Ces estimations sont le fruit d’une enquête menée auprès de 8 500 chefs d’entreprises. Les secteurs industriels qui ont le plus souffert sont l’aéronautique et les transports ainsi que l’automobile qui tournent à 80%. Dans les services, c’est la déroute pour la restauration, l’hébergement et même la réparation automobile.

Les écolo-pastèques, grands prêtres de la décroissance devraient être ravis. Mais cela va compliquer la tâche de Bruno Le Maire qui doit défendre son dossier du redressement des comptes publics face à la Commission européenne.

0 économie budgétaire,= 0 tracas

La trajectoire des finances publiques jusqu’en 2027 est trompeusement baptisée « programme de stabilité ».

En réalité, stabilité signifie « constance de la dérive » comme le montre ce titre du Monde qui nous dit que « les dépenses publiques progresseront deux fois moins vite ». Donc les dépenses progressent. Moins je creuse plus vite, plus je creuse moins vite, mais je creuse le trou quand-même…

Le titre des Échos, en revanche, est beaucoup plus flatteur et ferait croire au lecteur superficiel que tout ira pour le mieux dans le meilleur des mondes possibles.

La dépense publique est « comprimée », nous repassons sous la barre fatidique des 3% de déficit rapporté au PIB en 2027 et tout ceci grâce à une croissance retrouvée de 4% dès 2022.

En réalité, la dépense publique augmente toujours. Elle n’est « comprimée » que par rapport à la taille de l’économie, qui est supposée gonfler grâce à des taux de croissance largement surestimés.

Reste à savoir si la Commission européenne sera dupe.
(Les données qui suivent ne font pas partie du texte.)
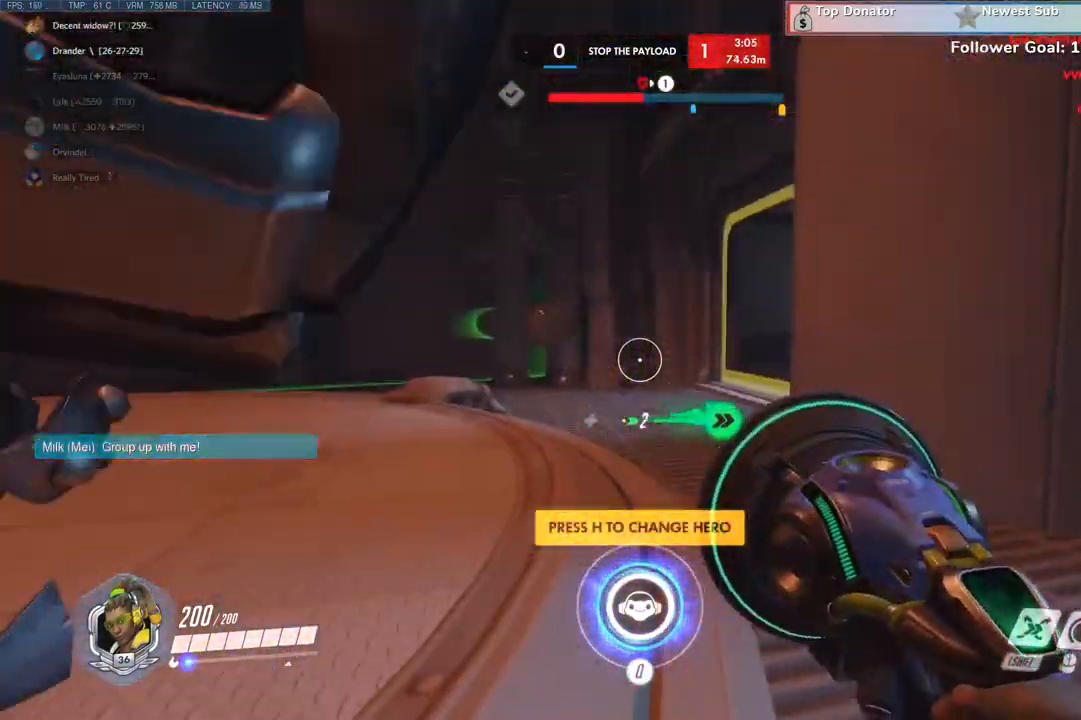
{"keys": ["s"], "mouse": [], "events": [[33, "d", "down"], [466, "s", "down"], [500, "d", "up"]]}
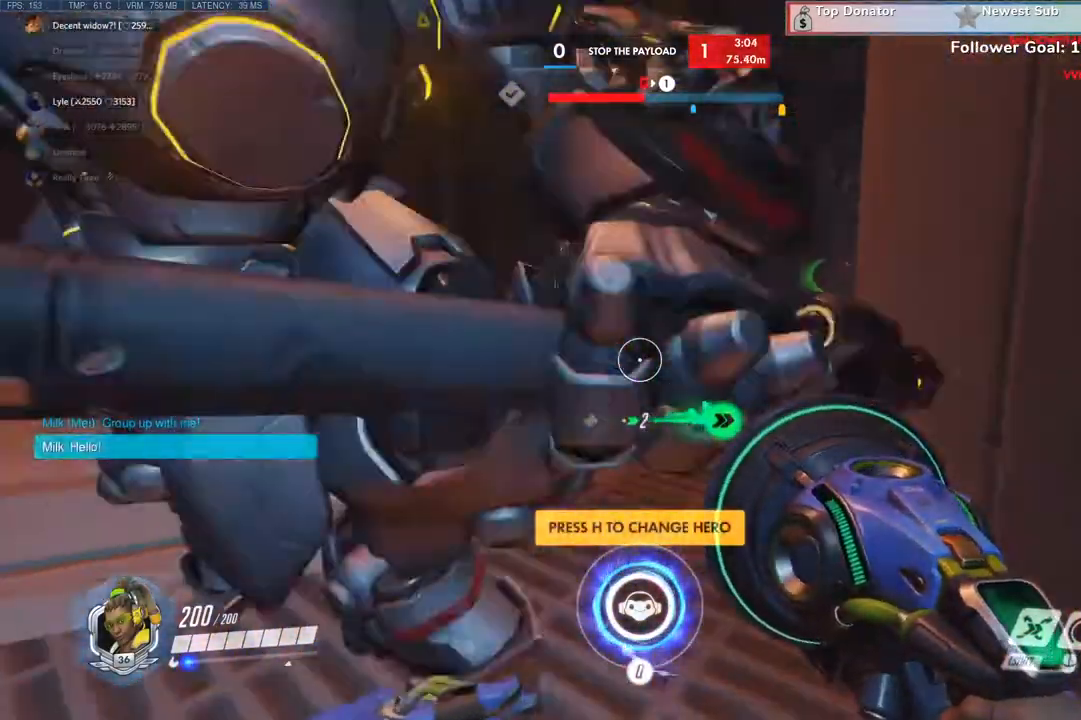
{"keys": ["d"], "mouse": [], "events": [[333, "d", "down"], [466, "s", "up"]]}
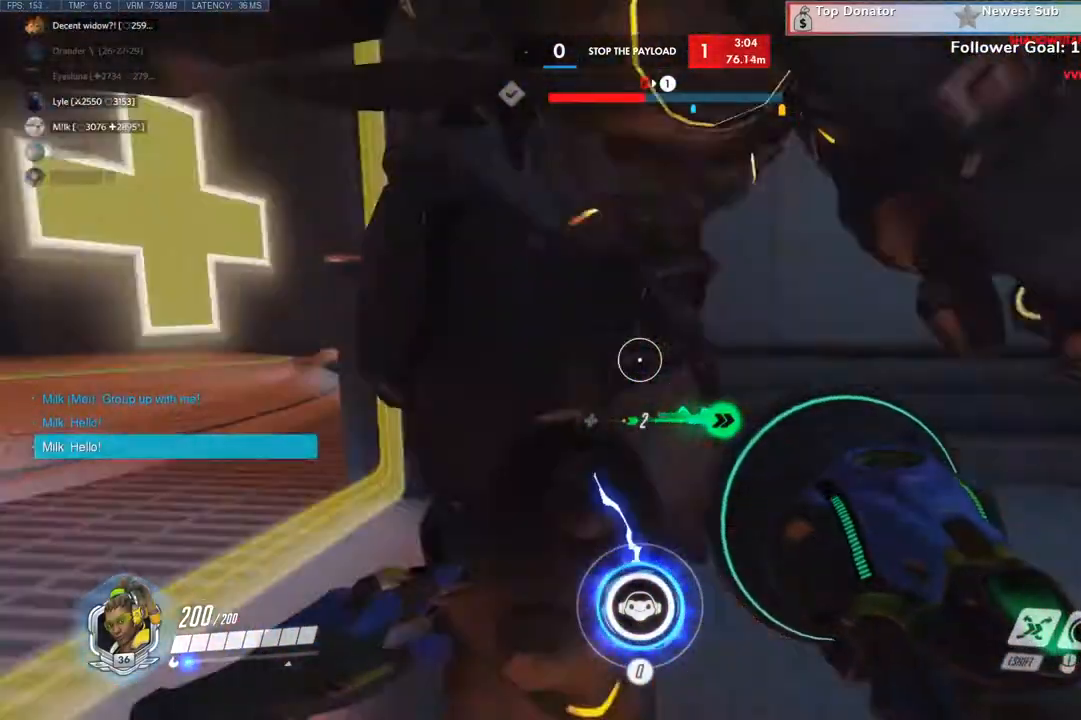
{"keys": ["w"], "mouse": []}
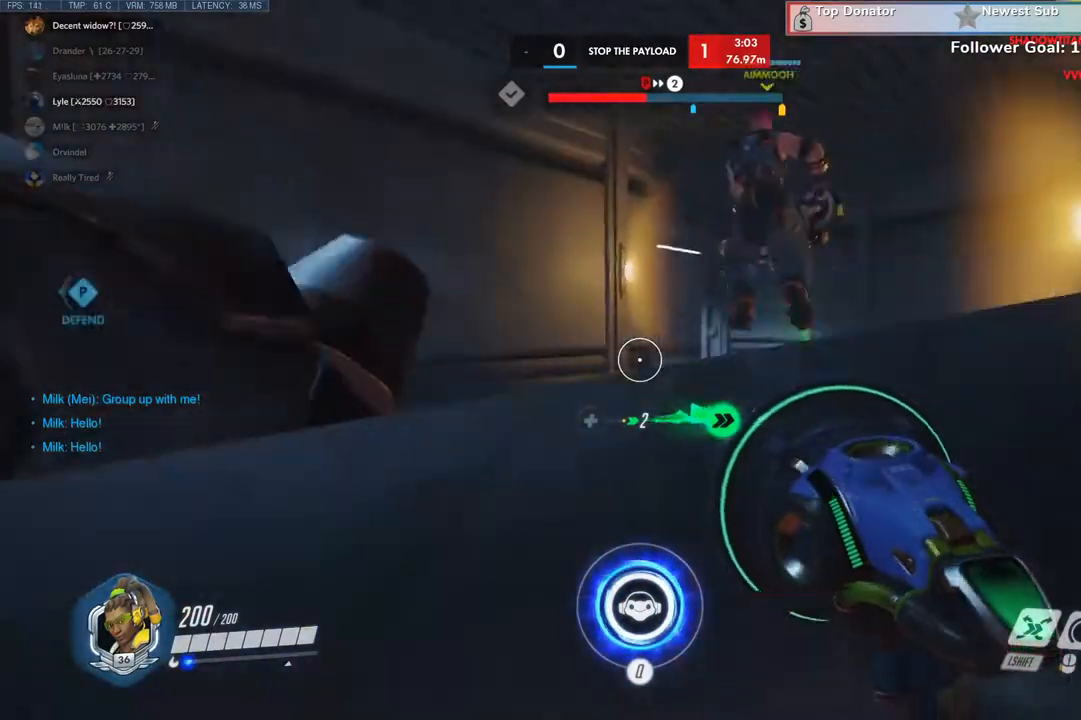
{"keys": ["d", "w"], "mouse": []}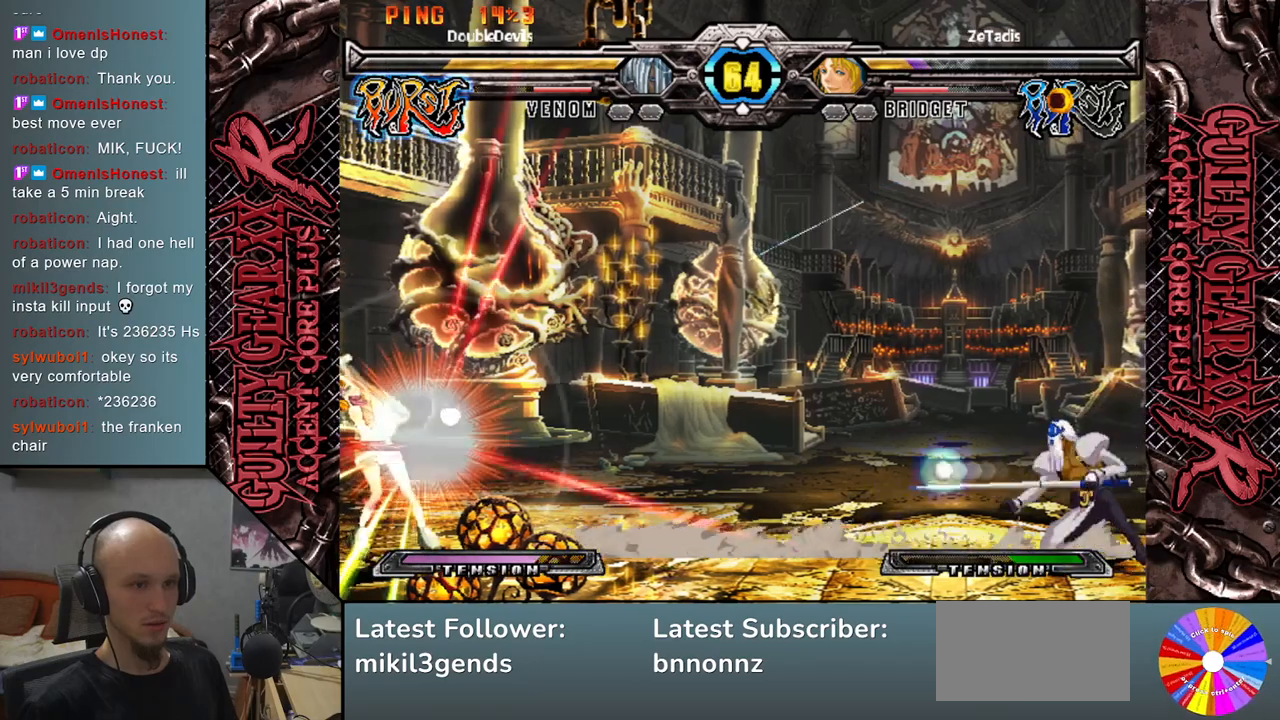
Gameplay with a controller (arcade stick); each line is a JSON object with the inputs held at the frame after it. "events" lists button and stick changes between this image and that frame as [ms after this image, input, new state], when the widget could be followed in between. Not read: L3 R3 SQUARE TRIANGLE other_buttons.
{"buttons": [], "left_stick": "left", "events": [[50, "left_stick", "center"], [300, "left_stick", "left"], [350, "left_stick", "center"], [417, "left_stick", "left"]]}
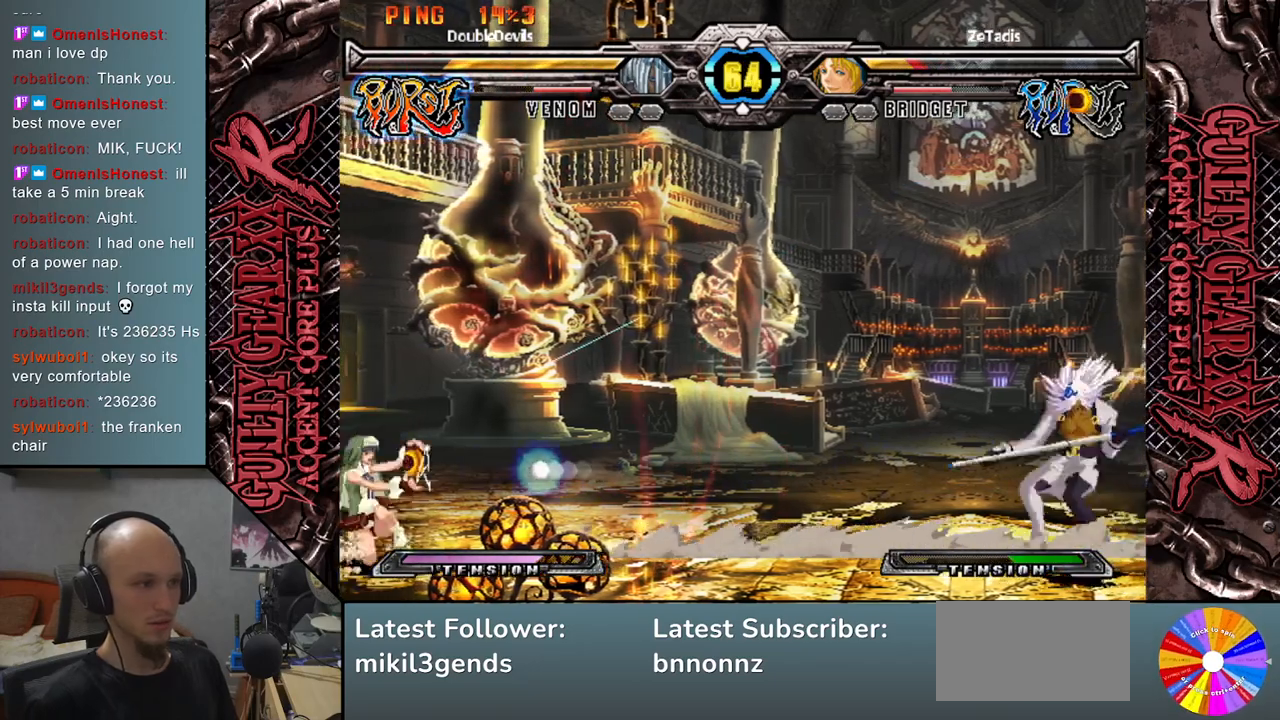
{"buttons": [], "left_stick": "down-left", "events": [[483, "left_stick", "down-left"]]}
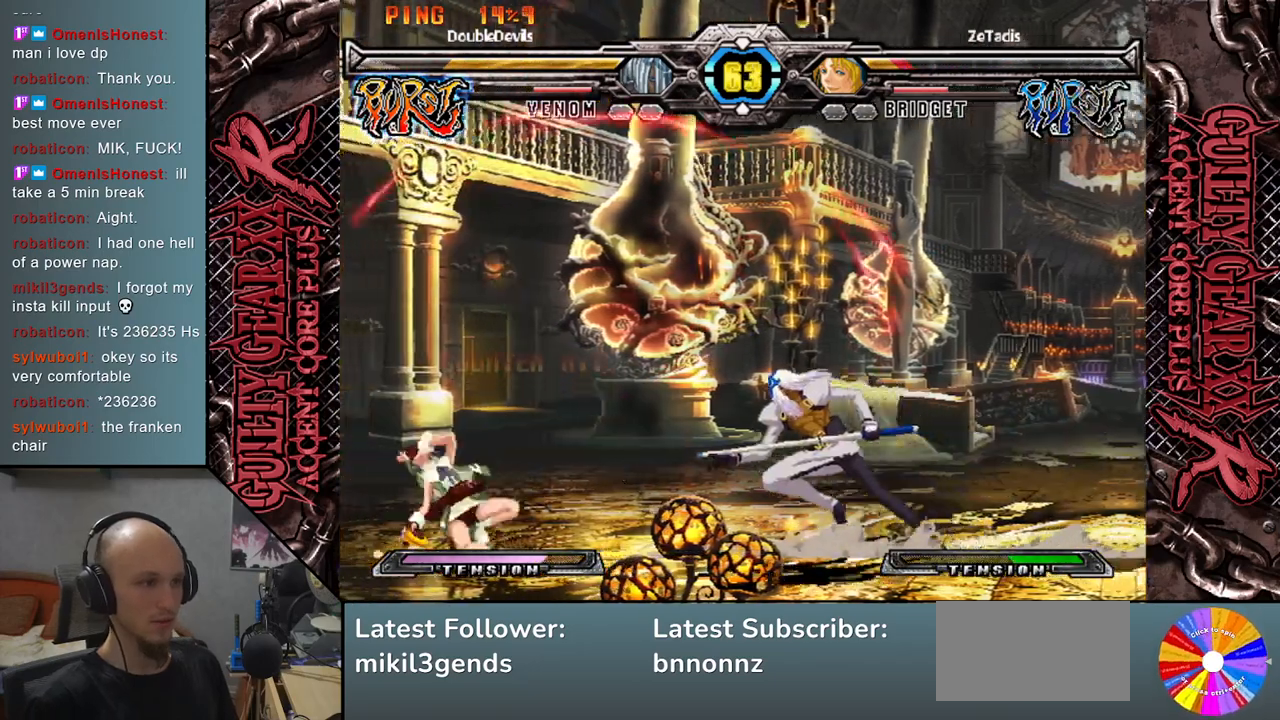
{"buttons": [], "left_stick": "left", "events": [[117, "left_stick", "down"], [283, "CROSS", "down"], [383, "CROSS", "up"], [467, "left_stick", "left"]]}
Même si la présidente Ursula von der Leyen semble habituée à avaler des couleuvres sur canapé, il y a des limites.

Cela fait plus de douze ans que la France soumet des chiffres qui prévoient une maîtrise budgétaire des dépenses publiques sans aucun effort de réduction (dans l’absolu) desdites dépenses et enfile comme des perles des prévisions de croissance sans cesse démenties.

La cruelle vérité est que le secteur privé est désormais minoritaire dans notre pays ; la croissance rentable ne venant que du secteur privé on voit mal comment stabiliser les pertes. Imaginez que vous ayez un groupe avec deux sociétés. Le chiffre d’affaires de la société A ne cesse de grossir mais elle perd de l’argent. Elle se finance en prélevant sur les profits de la société B dont le chiffre d’affaires ne cesse de diminuer. Vous voyez certainement le problème que Bruno Le Maire feint de ne pas voir…

Bref, la situation est tendue est ce n’est pas en changeant l’ENA en Institut du Service que le cours des choses s’améliorera et que l’État choisira une cure d’amaigrissement.

Le téléthon de l’Agence France Trésor torpillé par Piketty

Parmi les énarques, signalons la crème de la crème, ceux de l’Agence France Trésor chargés de fourguer sur les marchés la dette française. Il faut désormais en placer à tour de bras pour payer les fantaisies du « quoi qu’il en coûte ».

Petit détail, la Banque centrale européenne est certes censée racheter toutes les créances pourries mais seulement sur le marché le marché secondaire(le marché de l’occasion) et non au moment de l’émission des titres sur le marché primaire. On a ses coquetteries même dans la cavalerie la plus effrénée. D’où le jeu de jambe délicat de nos inspecteurs des finances de l’Agence France Trésor pour trouver des pigeons porteurs (autres que les banques et les assureurs pour le compte des souscripteurs d’assurance-vie).

Dans ce contexte les délires à la Piketty annonçant que la France pourrait ne pas honorer sa signature sont dissuasifs vis à vis des acheteurs potentiels. Du coup, Christine Lagarde est obligée de monter au créneau pour démentir.

Tous ces imbroglios de croissance négative, de dépenses publiques comprimées mais en croissance positive ne doivent pas nous égarer. Les finances publiques françaises sont hors de contrôle. Une crise budgétaire et monétaire couve. Les crises financière de 2008 et sanitaire de 2020 seront en regard de la petite bière. Il n’y a que deux issues possibles : le défaut et l’hyperinflation, l’une n’excluant pas l’autre.